As the global language it has become, English has indigenised in a wide array of countries and territories, which now speak a distinct variety of this language; our case in point is Gibraltar English. Analyses of the linguistic landscape of Gibraltar so far have mainly focused not on English but rather on Llanito, a local vernacular variety characterized by code-switching between Spanish and English with influence from other languages. The data regarding Gibraltar English, however, are merely impressionistic, based on scattered examples and not on representative linguistic corpora of this variety of English. In 2014 the current research team, Variation in English Worldwide (ViEW, view0.webs.uvigo.es), was appointed to compile the Gibraltar component of the International Corpus of English (ICE) project and thus create the first electronic and widely available resource for its study. This pioneering project began in 1990 with the aim of creating comparable corpora of English worldwide for their study (Nelson 2006: 736-740). The first varieties of English to be collected were those of Great Britain, Australia and other widely recognized inner circle native varieties. Only more recently has attention been paid to outer varieties such as Nigerian, Fijian or Sri Lankan English, where English is spoken as a second (or third) language. The time gap between older and more recent ICE corpora involves considerable differences in the way of compiling, annotating and later accessing the corpora.

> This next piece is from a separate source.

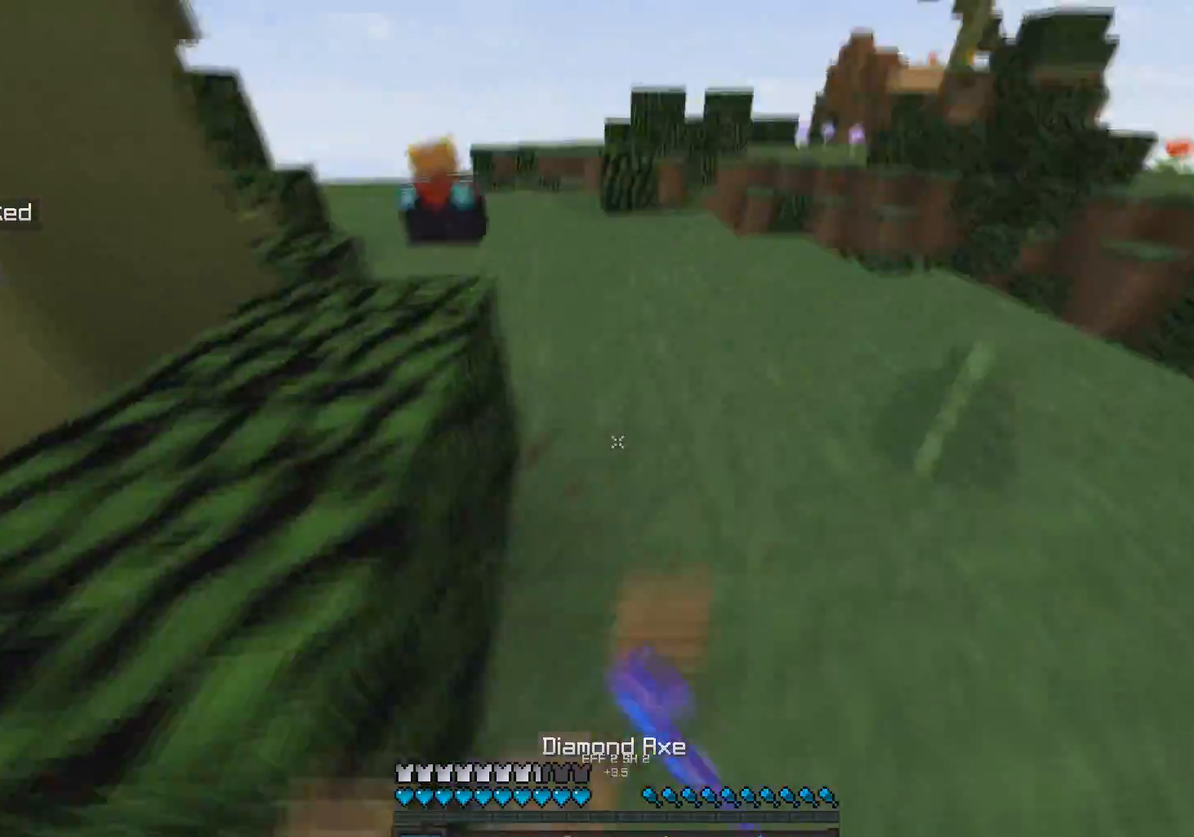
{"keys": ["w"], "mouse": ["left"], "events": [[150, "d", "up"]]}
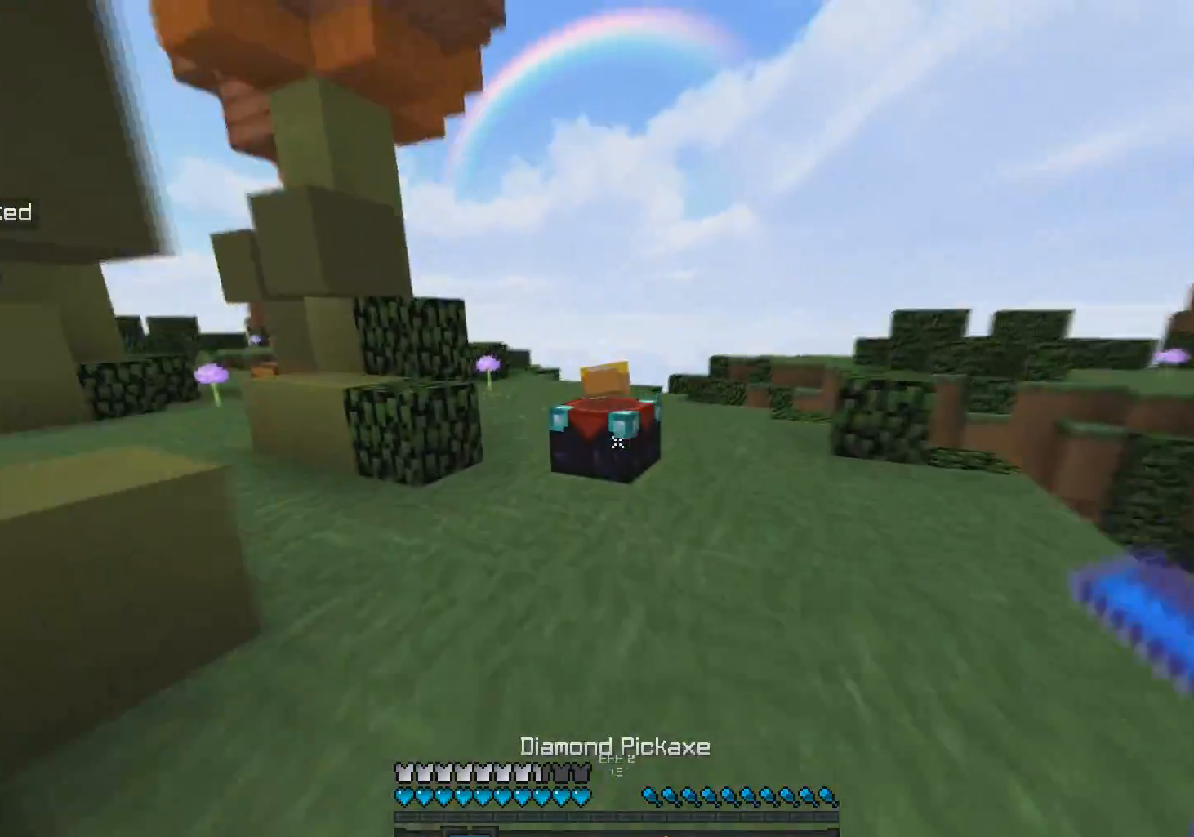
{"keys": [], "mouse": ["left"], "events": [[200, "w", "up"]]}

This paper aims to describe and contextualize, from a methodological perspective, the compilation of ICE-Gibraltar (ICE-GBR). After a brief introduction to the history of the ICE project, I will illustrate its design, annotation and some technical differences between the old and the new generations of ICE corpora. I will explain the shortcomings we need to face when aspiring to collect particular ICE text categories in Gibraltar; for example, Student Essays and Exam Scripts of adult speakers are hardly available in a territory where up until 2015 there was no University. Another pervasive question that we need to take into account for every text is whether the speaker/writer qualifies as a “true Gibraltarian”, since most of the Gibraltarian adults have studied abroad (mainly in the UK) and spent a number of years there, which might have an influence on their English. I will thus explain our struggle to keep a constant balance between rigor, in following the general ICE framework and design, representativeness, in portraying the local reality of the culture-specific production of English in Gibraltar, and pragmatism, in adjusting the ICE design to the oftentimes restricted availability and adequacy of data.
Nelson, G. 2006. World Englishes and corpora studies. In Kachru, Braj B., Yamuna Kachru, and Cecil L. Nelson, eds., The Handbook of World Englishes. Oxford: Blackwell, 733–50.
M G Sanchez (Escritor gibraltareño): “The border and its impact on the Gibraltarian mind”
My presentation will focus on the Gibraltar-Spain border and the impact it has had, and continues to have, on the Gibraltarian mind. I will start by looking at the history of the border and analysing the reasons why it was built in the first place. I will then briefly consider some of the key events associated with the border: the closure of 1969, the partial reopening of 1982, the full reopening of 1985, as well as the different ‘border crises’ that have erupted over the years. I will use a selection of media to illustrate my talk, including photographs, film, newspaper cuttings, and textual selections from my own books and those of others. According to the American novelist Janette Turner Hospital, border zones are spatially problematic areas because “in the nature of things, control is not in the hands of the traveler.” I will argue in this presentation that this sense of 'spatial unpredictability' has not only shaped Gibraltarian perceptions of Spain and Spanish governmental policy in general, but has also played a considerable part in determining the make-up of Gibraltarian social and linguistic identity.